还有一次是草原上一个明媚的春天,我骑着大白马去放牧,羊群边走边吃草。中午时分,阳光照得人身上暖暖的。我和羊群都倦了。羊群走到坡下基本不肯再往前走了,有的还在吃草,有的干脆趴在地上休息。我也下马拉着缰绳坐在草坡上休息,不知不觉困意袭来,不一会儿就睡着了,醒来时突然发现马已离我很远。我急得差点要哭起来,怎么办?我离家少说也有十几里路,没有马,徒步赶一千三百多只羊几乎不可能!无奈之下我只能悄悄朝马后面走去,快走近时,我的心都紧张得快跳出来了,生怕马觉察后跑开,那就连最好的希望也破灭了。
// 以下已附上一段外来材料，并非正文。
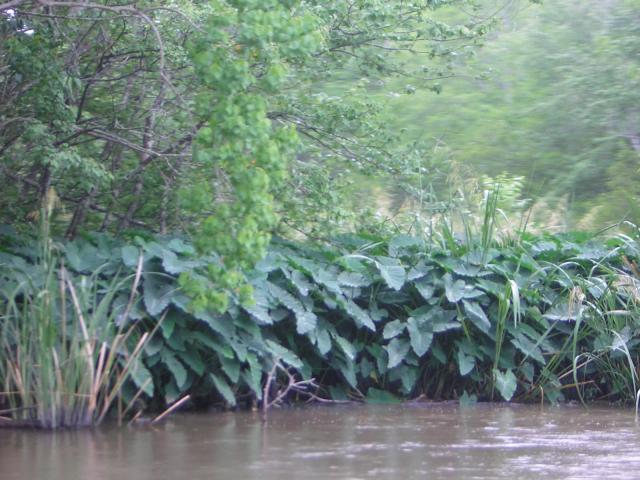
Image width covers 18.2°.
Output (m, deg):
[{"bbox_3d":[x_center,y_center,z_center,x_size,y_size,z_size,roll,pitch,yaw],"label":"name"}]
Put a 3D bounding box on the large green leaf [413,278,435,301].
[{"bbox_3d":[0.819,0.392,15.800,0.158,0.211,0.060,-18,-30,0],"label":"large green leaf"}]

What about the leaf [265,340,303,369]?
[{"bbox_3d":[-0.296,0.929,16.200,0.308,0.227,0.160,0,0,-14],"label":"leaf"}]

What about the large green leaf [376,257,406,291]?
[{"bbox_3d":[0.602,0.282,16.800,0.252,0.286,0.150,0,0,-6],"label":"large green leaf"}]

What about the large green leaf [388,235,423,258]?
[{"bbox_3d":[0.754,0.057,17.600,0.300,0.212,0.180,0,0,0],"label":"large green leaf"}]

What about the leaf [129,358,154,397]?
[{"bbox_3d":[-1.412,1.088,15.800,0.206,0.301,0.140,0,0,-14],"label":"leaf"}]

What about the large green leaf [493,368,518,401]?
[{"bbox_3d":[1.431,1.114,15.400,0.177,0.274,0.060,-7,-25,0],"label":"large green leaf"}]

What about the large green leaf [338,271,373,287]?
[{"bbox_3d":[0.300,0.326,16.900,0.288,0.135,0.170,0,0,0],"label":"large green leaf"}]

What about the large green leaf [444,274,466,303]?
[{"bbox_3d":[1.072,0.384,15.800,0.166,0.256,0.060,2,-30,0],"label":"large green leaf"}]

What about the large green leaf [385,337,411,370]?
[{"bbox_3d":[0.637,0.932,16.400,0.214,0.246,0.130,0,0,6],"label":"large green leaf"}]

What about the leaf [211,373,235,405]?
[{"bbox_3d":[-0.735,1.138,15.200,0.118,0.345,0.060,-7,-36,-44],"label":"leaf"}]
大白马不知是有意在等我还是没有察觉,当我走到它身后抓起缰绳时,它还在从容不迫地吃草。牧民曾告诉过我牲畜的感觉是十分灵敏的,我想它不是没有察觉而是有意在等我,它在等着我一起平安回家。还有一年的秋天,我赶着羊群回家的路上,后面一直尾随着两只野狼,每次回头我都能看到它们眼里冷酷的绿光。要不是有大白马和我的爱犬“赛虎”保驾,真不敢想想后果如何,这次又是大白马救了我。
离开草原的几十年间,我常常想起它,就像怀念一位久别的亲人。
大白马高大伟岸、忠诚善良、善解人意,有它的陪伴无论走到哪里我心里都十分的踏实。它懂我比我懂它还要多,它关照我也比我照顾它更多。
梦回草原 祝福草原
之前我因自身原因没有和知青同学一起重回草原,却不知多少次在梦里回到了草原。在芳草萋萋、鲜花遍野的草原上,像当年一样,骑着我心爱的大白马,头顶着蓝天白云,将珍珠般雪白的羊群洒满青青草原。天边总是传来悠扬的牧歌,皑皑白雪覆盖的草原上牧民兄弟策马扬鞭,呼啸而去……
多少次我似乎又见到他们在去浩特开会学习的路上一路欢歌笑语,多少次我似乎又在入冬前和知青同学牧民姐妹身背红柳筐,手握牛粪叉去捡牛粪。每年初雪前都要捡够一冬用的牛粪。这是一种相对轻松却又有成就感的工作,三步之内必有牛粪,所以很快就能捡满一筐,我们就常常比赛,看谁捡得又快又多。

黄昏时分,如血的残阳把天边染得一片通红。牧归的马群五光十色,奔腾着,咆哮着,儿马长长的鬃毛随风飘散,像极了长发飘飘的美少女。生个子马(未经驯服的马)欢蹦乱跳,野性十足。这是一幅最生动,最激荡人心的流动着的百骏图,直教人流连忘返,不忍离去。
不记得是哪一年秋天,草原上突然燃起熊熊烈火。火光就是命令!盟里马上出动上百辆大卡车,载着方圆百里的牧民、知青以最快的速度奔赴火场。一路上绵延数十里的火场烈焰熊熊,就像亲眼见到了《西游记》里的火焰山,在上级领导的指挥下,经过两天一夜的奋战,无情的大火终于被我们扑灭了。回想冲向火海的那一刻,大家早就将生死置之度外,心中只有一个信念:不到最后的胜利绝不下战场!归来时,我看到大家被烧焦了头发、眉毛、胡子,衣服、手、脸被熏得黑乎乎的,只有明亮的双眼流露出会心的微笑。
牧民们盛装出席的草原上最盛大的节日是“那达慕”大会。有力大如牛,体魄强健的搏克手们的摔跤比赛。雄伟、矫健的蒙古骑手们激动人心的赛马,还有美丽的姑娘们的“安代舞”表演。此刻人们完全沉浸在一片五彩缤纷的欢乐海洋中了。
搁笔之前,我要点上一盏心灯,为那些草原上逝去的乡亲祈祷,愿他们在天堂一切安好。祝愿还健在的父老乡亲、兄弟姐妹们健康长寿,生活幸福!祝愿草原水草丰美,人畜兴旺,永远吉祥!